Argentina, yesterday won their third World Cup in an extraordinary final beating France 4-2 on penalties after Lionel Messi scored twice in a 3-3 draw and Kylian Mbappe grabbed a hat-trick to bring the holders back from 2-0 and 3-2 down.
It was an incredible night of drama, high emotion and fluctuating fortunes, delivering one of the all-time great finals to cap a wonderful tournament as its two star players delivered command performances on the biggest stage of all.
Argentina had looked to be cruising to a one-sided victory after Messi’s penalty and a brilliant goal by Angel Di Maria in the first half put them in total control but Mbappe converted an 80th-minute penalty and volleyed in a sublime equaliser a minute later to take the game to extra time.
Messi put Argentina ahead again but Mbappe levelled with another penalty, becoming the second man to score a World Cup final hat-trick after England’s Geoff Hurst in 1966.
In the shootout, Argentina keeper Emiliano Martinez saved Kingsley Coman’s effort and Aurelien Tchouameni fired wide. That gave substitute full back Gonzalo Montiel, who gave away the penalty for France’s third goal, the chance for the ultimate redemption, which he duly took by calmly sending Hugo Lloris the wrong way.
It meant that after his record 26th World Cup match, at the fifth and final time of asking, the 35-year-old Messi claimed the trophy his talent and commitment to his country demanded, elevating him alongside Diego Maradona, Argentina’s first football god, who carried them to their emotional second triumph in 1986 following the first in 1978.

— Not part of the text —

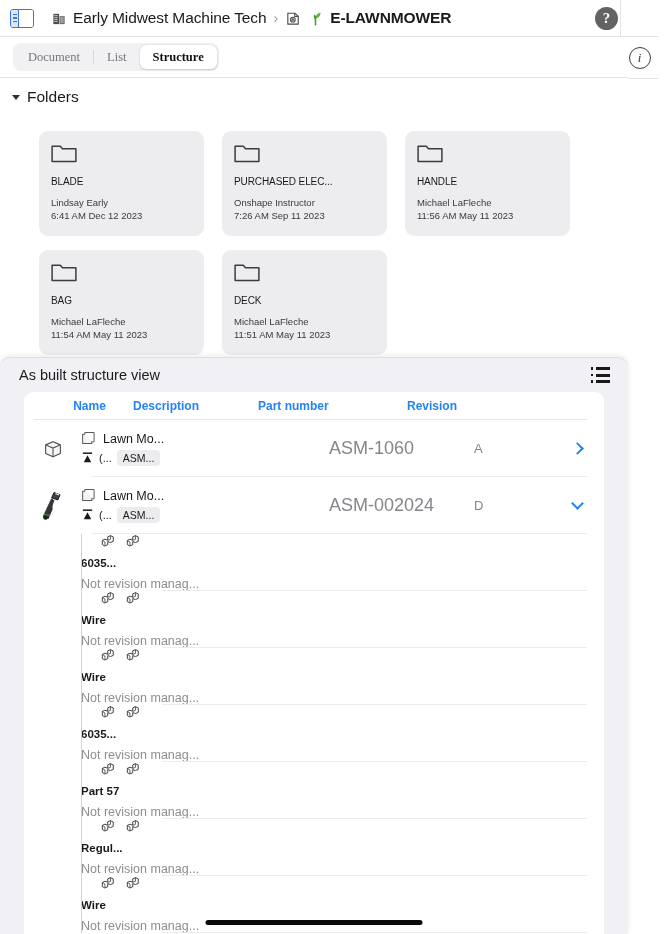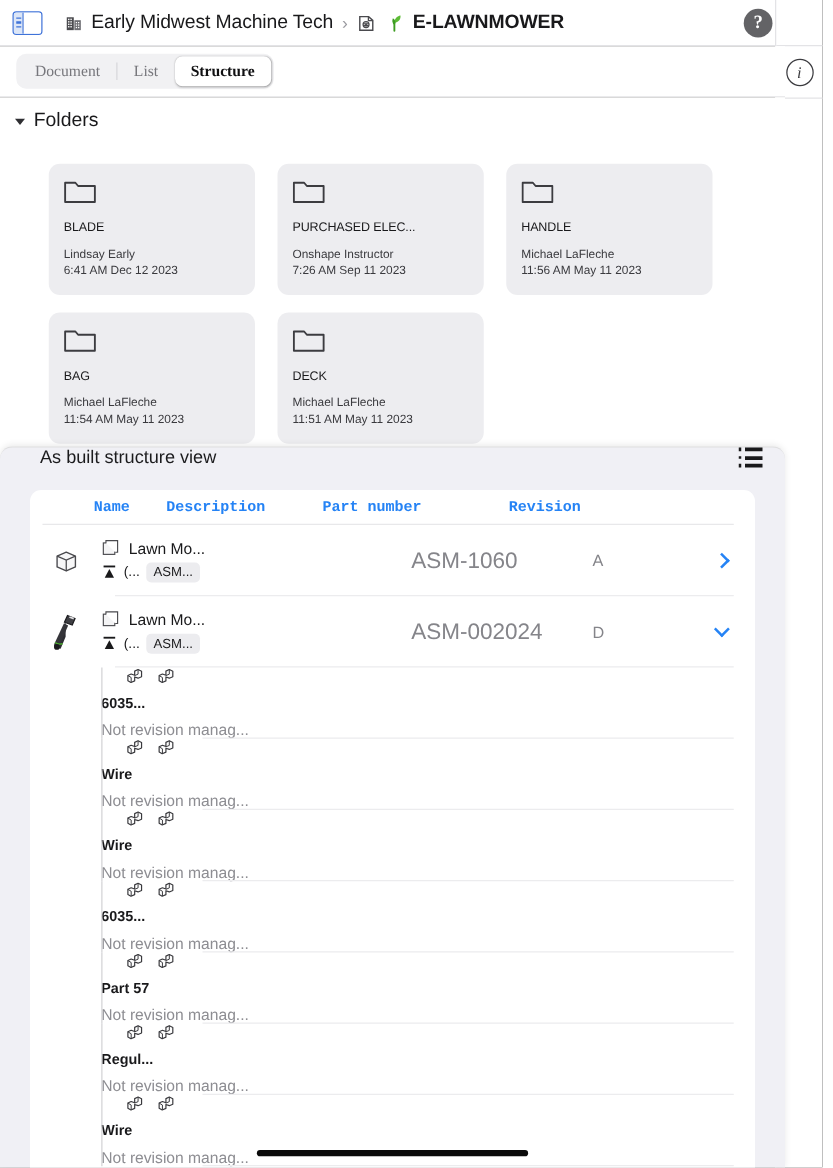"Early Midwest Machine Tech" .app { background: #000000 -> #14b8a6 }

“I wanted to close my career with this, it was the one that was missing so I can no longer ask for anything else,” said Messi, who has played 172 times for his country.
“I was able to get the Copa America and now the World Cup that I had fought so hard for. I’ve got it at the end of my career. But I love football and I want to continue living a few more games being world champion.”
The victory seems all the more incredible coming a month after his team began the tournament by suffering statistically the biggest upset in World Cup history when they lost to Saudi Arabia.
“I cannot believe that we have suffered so much in a perfect game. Unbelievable, but this team responds to everything,” Argentina coach Lionel Scaloni said.
“I am proud of the work they did. With the blows we received today. I want to tell people to enjoy, it’s a historic moment for our country.”
There was little hint of the drama to come as Argentina dominated the first hour, outrunning and outfighting a flat French team who looked to have no chance of becoming the first to retain the title since Brazil 60 years ago.
They went ahead when the recalled Di Maria beat Ousmane Dembele and was tripped for a penalty that Messi slotted in after 23 minutes.
One of the best goals to grace a final came after 36 minutes when instinctive passing by Nahuel Molina, Messi, Julian Alvarez and Alexis Mac Allister set up Di Maris to slide in the second.
France barely fired a shot in anger until the 80th minute when Nicolas Otamendi tripped Randal Kolo Muani and Mbappe, previously anonymous, expertly converted the penalty.
A minute later he swept in a brilliant equalising volley after combining cleverly with Marcus Thuram, stunning the massed Argentine fans watching their team concede two quick-fire goals for the third time in the tournament.
Argentina regrouped well, though, creating several chances, and regained the lead after a counter-attack when the tireless Lautaro Martinez smashed a shot that Hugo Lloris saved, only for Messi to pounce on the rebound with a rare right-footed finish, technology confirming the ball had crossed the line.
The drama was not over, however, as Mbappe hammered a shot against Montiel’s arm to win a penalty in the 117th minute, which he calmly dispatched for an amazing hat-trick and a tournament-leading eighth goal.
Kolo Muani still had a wonderful chance to snatch it in stoppage time for France, only to be brilliantly denied by the outstretched leg of Martinez when the winner of all late winners looked a certainty.
Mbappe and Messi both converted the opening spot-kicks of the shootout but they then had to stand back and let their team mates decide their destiny.
Argentina have now won six of their seven World Cup shootouts, including the quarter-final against the Netherlands a week ago when they also blew a 2-0 lead in the same Lusail Stadium.
France, the only team to have scored three goals in a final and lost, have tasted defeat in three of five shootouts, two of those losses coming in finals.
“We came back from the brink, that’s what gives us so many regrets,” said France coach Didier Deschamps. “We could have won it in the last minute (of extra time) but it was not meant to be.”
Two hours after the game, thousands of Argentina fans, many in Number 10 Messi shirts, remained in the stadium as the players and their families posed for pictures on the pitch and went for a joyous lap of honour, parading the golden trophy they last had their hands on 36 years ago.